The latest batch of measures comes almost exactly one year later the ECB announced the purchase of EZ government bonds (March 9th, 2015). According to BBVA Research, with last Thursday’s announcements, the ECB stressed that there is ample room for further measures, dismissing the view that everything is done in terms of easing policy.
Also, the ECB made it clear that it would opt for further unconventional measures over additional rate cuts. President of the European Central Bank Mario Draghi, emphasized that the ECB is by no means running short of ammunition: Draghi left the door to new interest rate cuts, but also to the adoption of new “non-conventional measures” if necessary.
In a recent note, BBVA Research argued that, despite today´s welcomed announcements, one fact remains: the ECB has less and less margin for maneuver. In the meantime, as reiterated by Draghi, the effectiveness of additional monetary measures diminishes if they are not accompanied by coordinated fiscal stimuli.
Last Thursday, the European Central Bank announced additional measures, as hinted by president Draghi in the institution’s January meeting. The ECB has cut interest rates to new all-time lows (the main policy rate by 5bp to 0%, the deposit facility by 10bp to -0.40% and the marginal lending rate by 5bp to 0.25%) and increased the current monthly pace of purchases from EUR60 billion to EUR80 billion, opening them to include corporate (non-banking) debts. Also, the ECB introduced a new round of liquidity auctions (TLTRO) for Eurozone banks, which will be launched on June 2016.
As regards the economic forecasts for the Eurozone, ECB members reviewed significantly downwards their inflation forecasts (to 0.1% from 1% in 2016, and to 1.3% from 1.6% in 2017). Also, inflation is expected to remain in negative territory in coming months, although it should spike by year end. This forecast review is in line with what BBVA Research economists expected, taking into account the outlook for oil prices.

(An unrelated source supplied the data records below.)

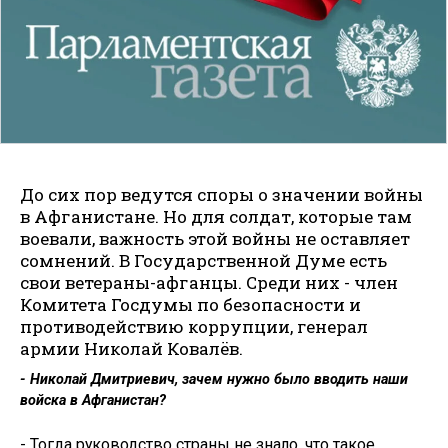
До сих пор ведутся споры о значении войны
в Афганистане. Но для солдат, которые там
воевали, важность этой войны не оставляет
сомнений. В Государственной Думе есть
свои ветераны-афганцы. Среди них - член
Комитета Госдумы по безопасности и
противодействию коррупции, генерал
армии Николай Ковалёв.
- Николай Дмитриевич, зачем нужно было вводить наши
войска в ­Афганистан?
- Тогда руководство страны не знало, что такое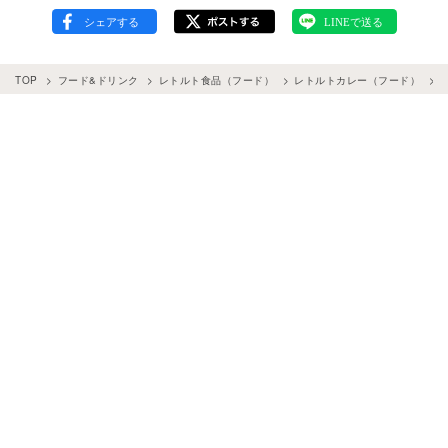
TOP
フード&ドリンク
レトルト食品（フード）
レトルトカレー（フード）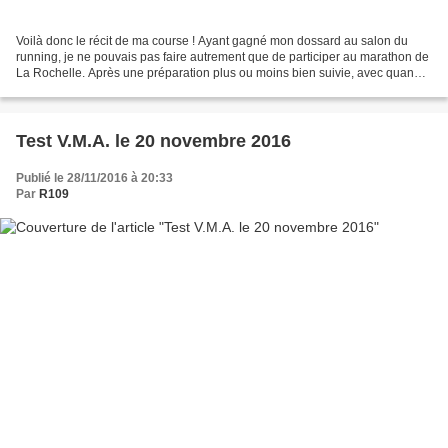
Voilà donc le récit de ma course ! Ayant gagné mon dossard au salon du
running, je ne pouvais pas faire autrement que de participer au marathon de
La Rochelle. Après une préparation plus ou moins bien suivie, avec quand
même les sorties longues préconisées...
Test V.M.A. le 20 novembre 2016
Publié le 28/11/2016 à 20:33
Par
R109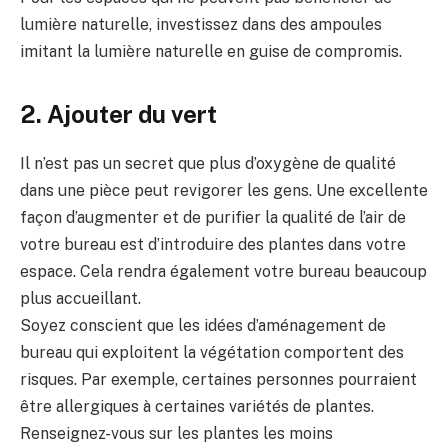
lumière naturelle, investissez dans des ampoules
imitant la lumière naturelle en guise de compromis.
2. Ajouter du vert
Il n’est pas un secret que plus d’oxygène de qualité
dans une pièce peut revigorer les gens. Une excellente
façon d’augmenter et de purifier la qualité de l’air de
votre bureau est d’introduire des plantes dans votre
espace. Cela rendra également votre bureau beaucoup
plus accueillant.
Soyez conscient que les idées d’aménagement de
bureau qui exploitent la végétation comportent des
risques. Par exemple, certaines personnes pourraient
être allergiques à certaines variétés de plantes.
Renseignez-vous sur les plantes les moins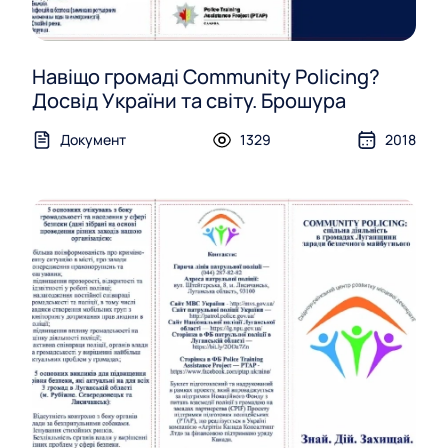
Навіщо громаді Community Policing?
Досвід України та світу. Брошура
Документ
1329
2018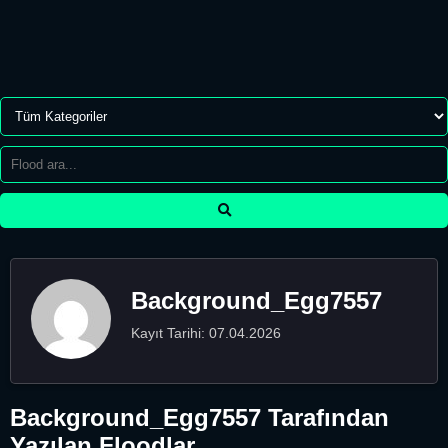
Background_Egg7557
Kayıt Tarihi: 07.04.2026
Background_Egg7557 Tarafından
Yazılan Floodlar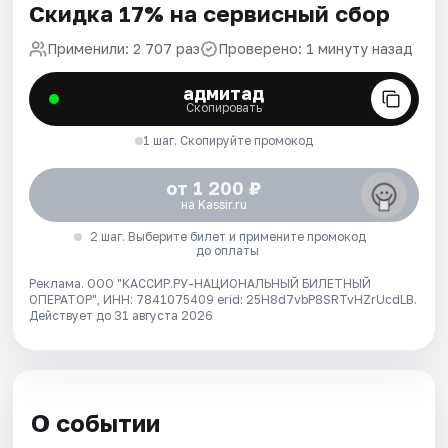
Скидка 17% на сервисный сбор
Применили: 2 707 раз
Проверено: 1 минуту назад
адмитад
Скопировать
1 шаг. Скопируйте промокод
от 1 200 ₽
на Kassir.ru
2 шаг. Выберите билет и примените промокод
до оплаты
Реклама. ООО "КАССИР.РУ-НАЦИОНАЛЬНЫЙ БИЛЕТНЫЙ
ОПЕРАТОР", ИНН: 7841075409 erid: 25H8d7vbP8SRTvHZrUcdLB.
Действует до 31 августа 2026
О событии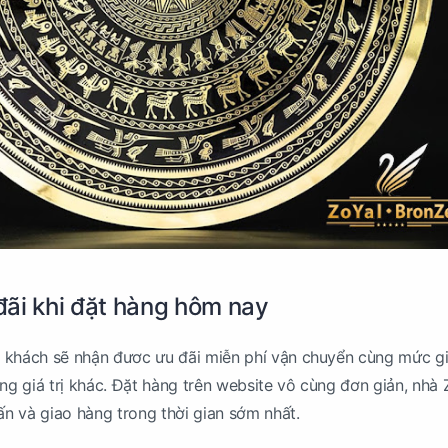
ãi khi đặt hàng hôm nay
 khách sẽ nhận đươc ưu đãi miễn phí vận chuyển cùng mức g
ặng giá trị khác. Đặt hàng trên website vô cùng đơn giản, nhà 
vấn và giao hàng trong thời gian sớm nhất.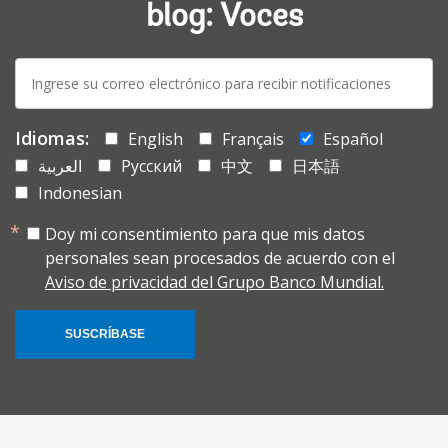
blog: Voces
E-
mail:
Idiomas:
English
Français
Español
العربية
Русский
中文
日本語
Indonesian
Doy mi consentimiento para que mis datos
personales sean procesados de acuerdo con el
Aviso de privacidad del Grupo Banco Mundial.
SUSCRÍBASE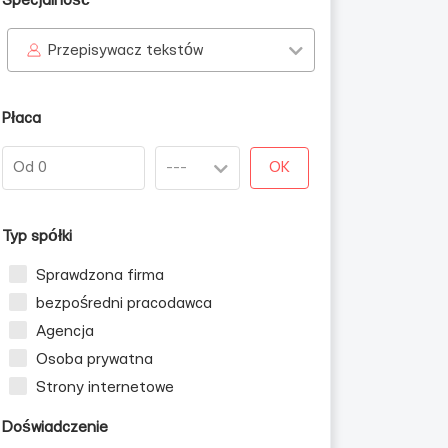
Specjalność
Przepisywacz tekstów
Płaca
OK
Typ spółki
Sprawdzona firma
bezpośredni pracodawca
Agencja
Osoba prywatna
Strony internetowe
Doświadczenie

As regards growth in the euro zone, the ECB has downgraded its forecasts for 2016 (to 1.4% from 1.7%) and 2017 (to 1.7% from 1.9%). In 2018, it expects growth to reach 1.8%.
But above all, the ECB remains alert and ready to take action if necessary, and intends to prioritize – but not rule out – “non-conventional measures” over additional interest rate cuts, according to BBVA Research.